会社は港区にある。
大学時代は東京の左端に住んでいて、卒業してもそこから会社に通おうと思っていた。洗面台があり二口コンロで追い炊き付き、床も壁も真っ白なシャレた部屋。家賃は65,000円で今考えるとかなりいい物件。会社までは片道1時間かかるけど、当時はその部屋が気に入っていた。
けれど、卒業する3ヶ月ほど前に会社を経営している人と飲む機会があり、彼は私に『仕事に生きるなら会社の近くに住みなさい。』と言った。
毎日仕事の後に1時間も電車に揺られるの?そんなことに体力使うなんて無駄だよ。朝も早く起きなきゃならないし、その体力と時間を仕事に回した方がいい。電車にいる時間を時給で計算してみたらわかるよ。今よりも2、3万円高い家賃を払うのを渋って、自分がどれだけ損するか。

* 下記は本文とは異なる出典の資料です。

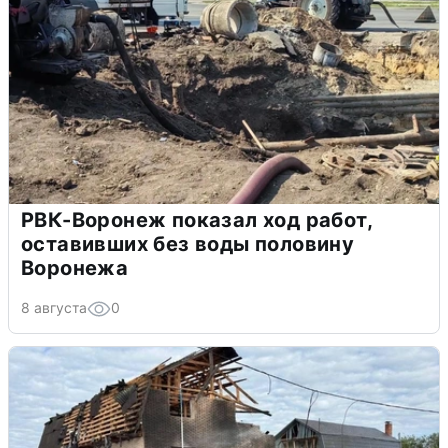
РВК-Воронеж показал ход работ,
оставивших без воды половину
Воронежа
8 августа
0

それに、飲み会のときだって、友達と遊ぶときだって、セミナーに参加するときまで、都心に行くのがしんどいなあと感じるし、帰りの電車を気にしないといけないんだよ。
お気に入りの家を離れるのを惜しく思いながらも、彼の意見はごもっともだと、入社直前に会社の近くへ引越した。

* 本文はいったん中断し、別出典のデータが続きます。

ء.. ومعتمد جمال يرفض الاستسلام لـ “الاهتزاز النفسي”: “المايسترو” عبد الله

でも最近家計簿をつけてみて、『もしかしたら安いところに住んでいた方がよかったんじゃないかな…』と少し後悔してしまったので、そんな自分を励ますために、今会社の近くに住んでいることで節約できている時間をお金に換算してみた。
前の部屋
家賃:65,000円 往復通勤時間:2時間
今の部屋
家賃:83,000円(+18,000円) 往復通勤時間:1時間(-1時間)
先月の労働時間:180時間
先月分の給与: 280,000円
…となると、だいたい時給は1,500円くらいか。
もし前の部屋に住んだままだったら、1ヶ月で22時間多く電車で過ごすことになっていた。この時間を、仕事にまわしたら
1,500(円)× 22(時間)=33,000(円)
になり、前の家賃との差分より大きくなるわけだ。
こうして数字で見てみると、ちょっと安心した。笑
今住んでいる所は会社の人は全くいないし、夜は静かで、どこで飲んでもだいたい電車で30分ほどで帰れる。前は家だけ好きだったけど、ここは街も好き。
節約はちょっと頑張らなきゃだけど、会社の近くに住んで得た時間は、有意義に使おう。毎日元気に出勤できるのも、はやく帰れてぐっすり眠っているからで、今のおうちのおかけだ。